Internet security company SonicWall recently announced its 2018 Cyber Threat Report, which recorded approximately 9.32 billion malware attacks and over 12,500 new common vulnerabilities and exposures (CVE) in 2017.

The report sources information from over one million security sensors in about 200 countries and territories. The purpose of the report is to compare and contrast efforts made by cybersecurity professionals and global cyber criminals, according to SonicWall.

While a slew of data breaches made news headlines last year, the report found that expectations of more ransomware attacks were not realized. Full-year data shows that ransomware attacks decreased from 638 million to 184 million between 2016 and 2017. About half (46%) of ransomware attacks in 2017 were targeted at the Americas.

“We believe there are many contributing factors, including the fact that in several high profile instances, companies paid the ransom and then their data was not restored,” John Gordineer, director, product marketing, SonicWall, told RCR Wireless News in an email exchange. “Add to that the fact that security professionals and government organizations typically recommend that victims not pay a ransom. And finally, many businesses have implemented more robust protection against ransomware attacks as well as data backup and recovery solutions, making them less likely to become a victim or need to pay ransoms.”
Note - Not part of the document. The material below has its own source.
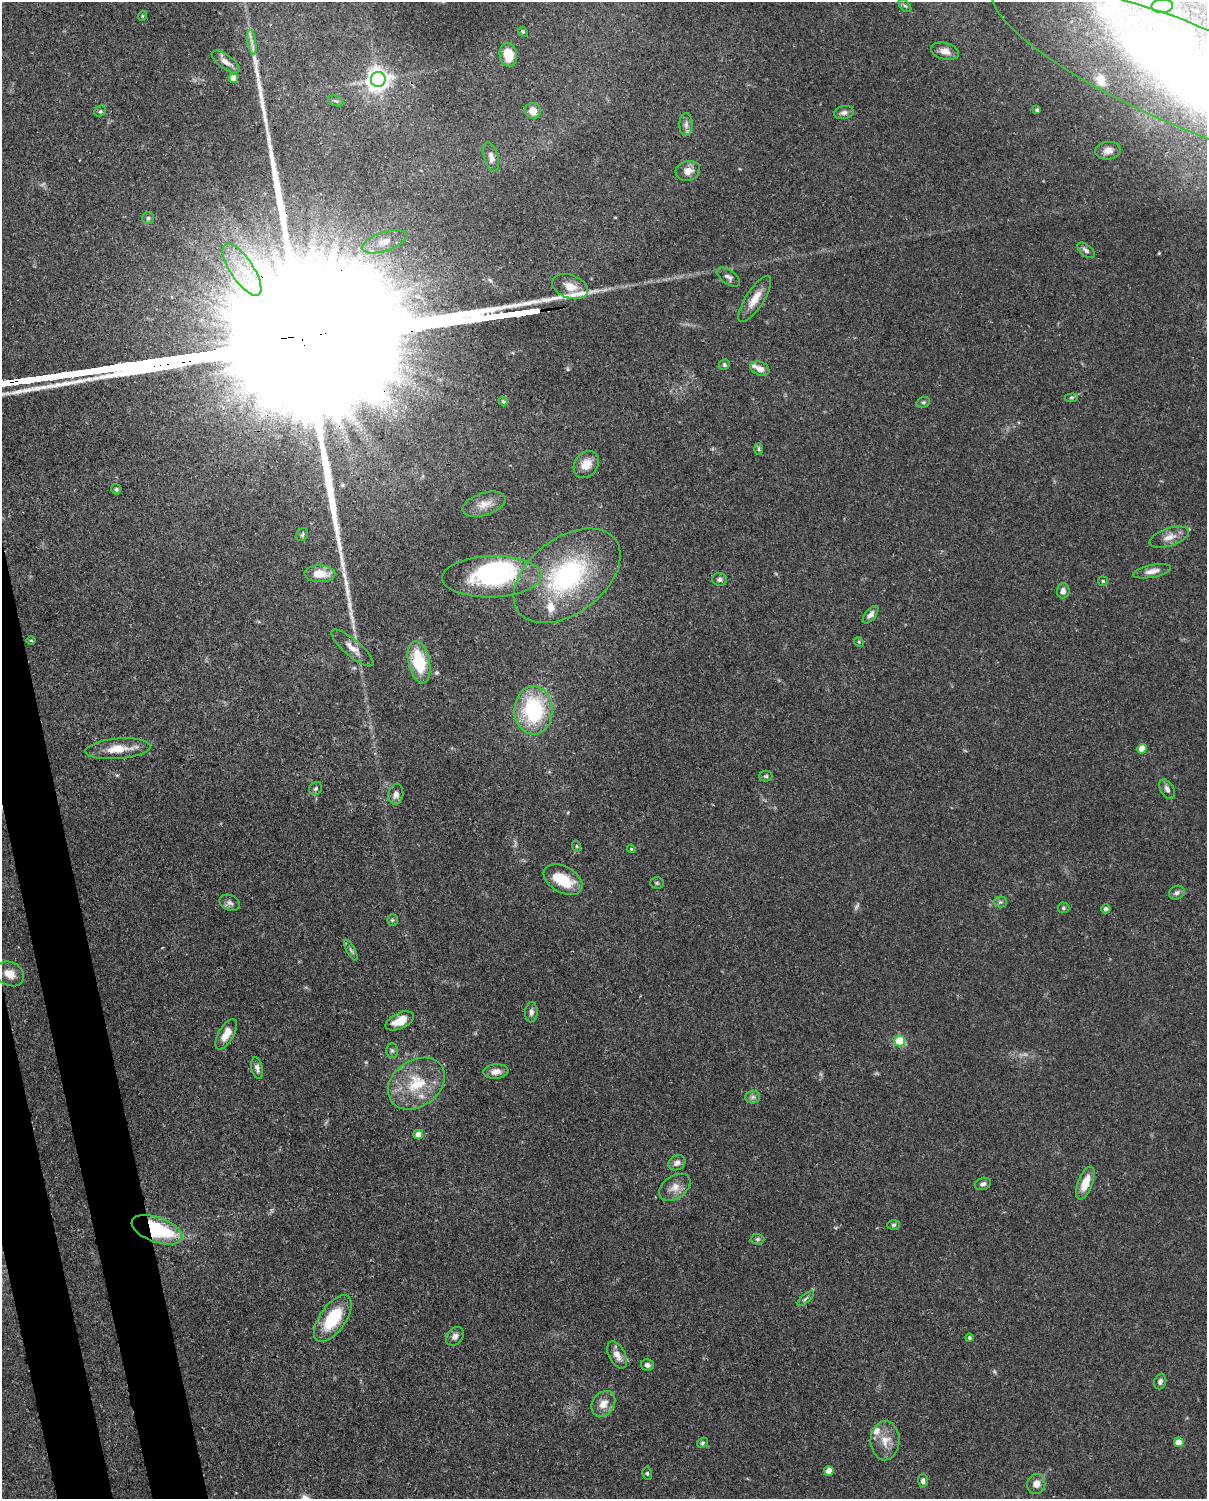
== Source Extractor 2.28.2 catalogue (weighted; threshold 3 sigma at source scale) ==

Although ransomware decreased significantly year-over-year, the report found the number of ransomware variants continues to grow since 2015, increasing 101.2% in 2017. The authors of the report expect ransomware against IoT and mobile devices to increase this year as well.

The authors of the report also noted that cyber criminals continue to encrypt their malware to sidestep security controls. Encryption involves translating data into a different code, so that only users with a specific password can access the text. Without secure sockets layer (SSL) decryption capabilities, the authors of the report noted the average organization will see almost 900 file-based attacks per year hidden by SSL and transport layer security (TLS) encryption.

As to whether encryption traffic has made networks more or less secure, Gordineer said, “The growth of encrypted traffic is helping make networks more secure, however, cyber perpetrators will continue to use encryption to hide attacks in 2018. Encrypted malware can’t be ignored. Organizations must implement SSL decryption, inspection and mitigation capabilities into their security strategy to properly guard against these threats.”

Additionally, the report discovered cyber criminals are extending to new technological territories, especially chip processors. The report found malware writers implement advanced techniques, such as custom encryption, obfuscation and packing, as well as acting benign within sandbox environments, to allow malicious behavior to stay hidden in memory, according to the report.

The authors noted that law enforcement agencies are having an impact by arresting and convicting cyber criminals. Because of these efforts, cyber criminals are being more careful with cryptocurrency wallets and using different transaction currencies. Cooperation between national and international law enforcement agencies is also helping to combat global cyber threats.

Commententing of on what companies can do to help protect against these kind of cyber vulnerabilities, Gardineer said: “In the evolving cybersecurity landscape, vulnerabilities are bound to occur unexpectedly. To combat these attacks, organizations need to develop cybersecurity strategies that are more layered and dynamic to ensure more holistic protection. This includes next-generation firewalls, email security solutions, real-time cloud sandboxing, secure mobile access controls, and wireless access points.”